I have a quick question about basing and, by extension, the Larger Units:

So the Recommended Basing section in the Introduction shows different basing sizes under each scale depending on the type of commander and the size of units (battalions, squadron groups, and batteries). This is all good and clear, which I assume is also where the combat phase modifier for Larger Units comes into effect. HOWEVER, the 150 yard scale (which I understand is the default scale for 10mm figures) only shows one consistent 30x30mm basing size for all unit sizes. THEREFORE, my question is how do you distinguish different unit sizes under 150 yard scale and how do you then define the Larger Unit modifier if/when all base sizes are the same?



Designer Admin
Joined: 2 years ago
Posts: 266
01/11/2019 8:57 am  


Support for multiple base sizes to represent different sizes of Units was introduced in ESR Original Edition based on play tester feedback, and it was maintained in ESR Second Edition. The basis of the mechanic is actually two Combat Resolution modifiers: vs Larger Unit -1 and vs Multiple Units -1. The practical result is that if you have a Unit on a larger base in contact with a Unit on a smaller base, then the smaller Unit suffers a -1 penalty, making it effectively one lower in its CR in this circumstance. If, however, there are two smaller Units in contact with the larger Unit, then the larger Unit suffers a -1 penalty for vs Multiple Units – the net result being the first combat between the two sides is equal. If the larger Unit prevails, then the smaller Unit which resolves second will suffer a -1 for being vs Larger Unit, but in the first contest, size does not matter, the two smaller Units become equivalent to the larger Unit.

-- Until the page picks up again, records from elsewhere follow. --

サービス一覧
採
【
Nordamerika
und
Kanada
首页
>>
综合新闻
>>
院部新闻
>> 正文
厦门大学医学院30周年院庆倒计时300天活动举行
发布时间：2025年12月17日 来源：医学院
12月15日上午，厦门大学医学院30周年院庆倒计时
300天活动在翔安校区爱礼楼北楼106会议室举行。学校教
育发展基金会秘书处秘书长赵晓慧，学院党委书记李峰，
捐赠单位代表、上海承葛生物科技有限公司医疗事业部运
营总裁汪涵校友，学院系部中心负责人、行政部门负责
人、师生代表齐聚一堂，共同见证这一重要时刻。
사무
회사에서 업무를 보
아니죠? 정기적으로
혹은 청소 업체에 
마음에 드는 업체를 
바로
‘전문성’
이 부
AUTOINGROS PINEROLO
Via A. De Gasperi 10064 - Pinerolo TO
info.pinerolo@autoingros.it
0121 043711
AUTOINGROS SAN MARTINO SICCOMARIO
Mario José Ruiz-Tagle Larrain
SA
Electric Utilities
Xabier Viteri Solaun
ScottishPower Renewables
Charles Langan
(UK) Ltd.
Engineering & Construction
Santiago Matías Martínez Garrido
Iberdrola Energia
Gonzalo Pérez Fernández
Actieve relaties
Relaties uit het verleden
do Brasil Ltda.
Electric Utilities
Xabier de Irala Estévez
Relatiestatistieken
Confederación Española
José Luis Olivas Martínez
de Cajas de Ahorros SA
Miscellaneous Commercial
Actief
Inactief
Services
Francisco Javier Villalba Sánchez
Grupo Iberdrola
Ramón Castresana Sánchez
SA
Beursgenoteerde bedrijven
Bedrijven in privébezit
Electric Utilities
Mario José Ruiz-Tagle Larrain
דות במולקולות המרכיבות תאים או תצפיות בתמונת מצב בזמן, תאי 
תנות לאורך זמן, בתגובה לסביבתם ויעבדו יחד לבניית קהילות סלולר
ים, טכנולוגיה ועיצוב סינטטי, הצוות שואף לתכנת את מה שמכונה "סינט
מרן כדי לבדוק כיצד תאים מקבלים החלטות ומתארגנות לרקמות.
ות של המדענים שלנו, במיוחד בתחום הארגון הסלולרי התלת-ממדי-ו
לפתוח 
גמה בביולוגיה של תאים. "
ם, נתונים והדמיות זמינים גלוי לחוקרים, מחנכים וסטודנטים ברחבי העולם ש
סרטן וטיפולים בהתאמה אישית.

With that said, representing smaller and larger Units isn't very practical. Unit sizes vary throughout campaigns from battle/scenario to battle/scenario. In far more cases than not, we also don't have accurate returns for historical Unit sizes in most engagements, thus, when looking at historical events, we know campaign averages but we only know uncommon snapshots of Unit strengths. Even if we had this data in a comprehensive form, it doesn't make practical sense for a wargamer to produce multiple Armies so that they have Units of the "correct" size for each battle – especially since the advantage of a larger Unit becomes nullified when the larger Unit contacts two or more enemy – which it is often required to do since on the attack it must close directly with the enemy.

The net result of all this background is that while some players really like the added color of representing multiple Unit sizes, it actually adds only a small bit to game play – a trade some will feel is worth it and others not. Meanwhile, when we launched our ESR Box Sets in 1:160 scale (aka 10mm) we had to do two things: Pick a default ground scale (1"=150 yards) and decide on a base size(s) to provide. We determined that we would simply be opening a can of worms in terms of number of miniatures needed (varying with stand size) and correct makeup of bases provided (which would never actually be correct). And therefore decided to standardize. The impact on game play is… well tiny. And as leading up to this decision we had a broad spectrum of players contacting us and either telling us they were basing their Units uniformly or asking if there was any downside to doing so, it has been predictably well received.

Considering that Units re-allocated their men to maintain frontage (many French battalions in 1814 fought in two rank lines instead of three rank to cover the needed frontage), and that Army Commanders of the period judged the strength of Armies by number of battalions, any given battalion can be safely presumed to be of "effectively strength" – not correct paper strength, but rather enough that it remains effective and functional in the field. Therefore, the net benefit of having more men in a given Unit is not a simple a question as X is bigger than Y, because Units almost never fight in a vacuum.

Sorry that is more internal background than you were asking for, but I wanted to make sure we offered you context rather than just some summary statement of "Eh, variably base size really doesn't matter but you can do it if you like it."


Active Member
Joined: 12 months ago
Posts: 10
01/11/2019 8:02 pm  


Many thanks for this comprehensive reply David. I always appreciate this! 

Makes very good sense and I certainly agree that constantly re-basing stands and figures for each battle would be extremely tedious in practice and so I wanted to clarify as to why that rule was there in the first place and the reason it was not applied to 150 yard scale. But it is all very clear now, thanks again!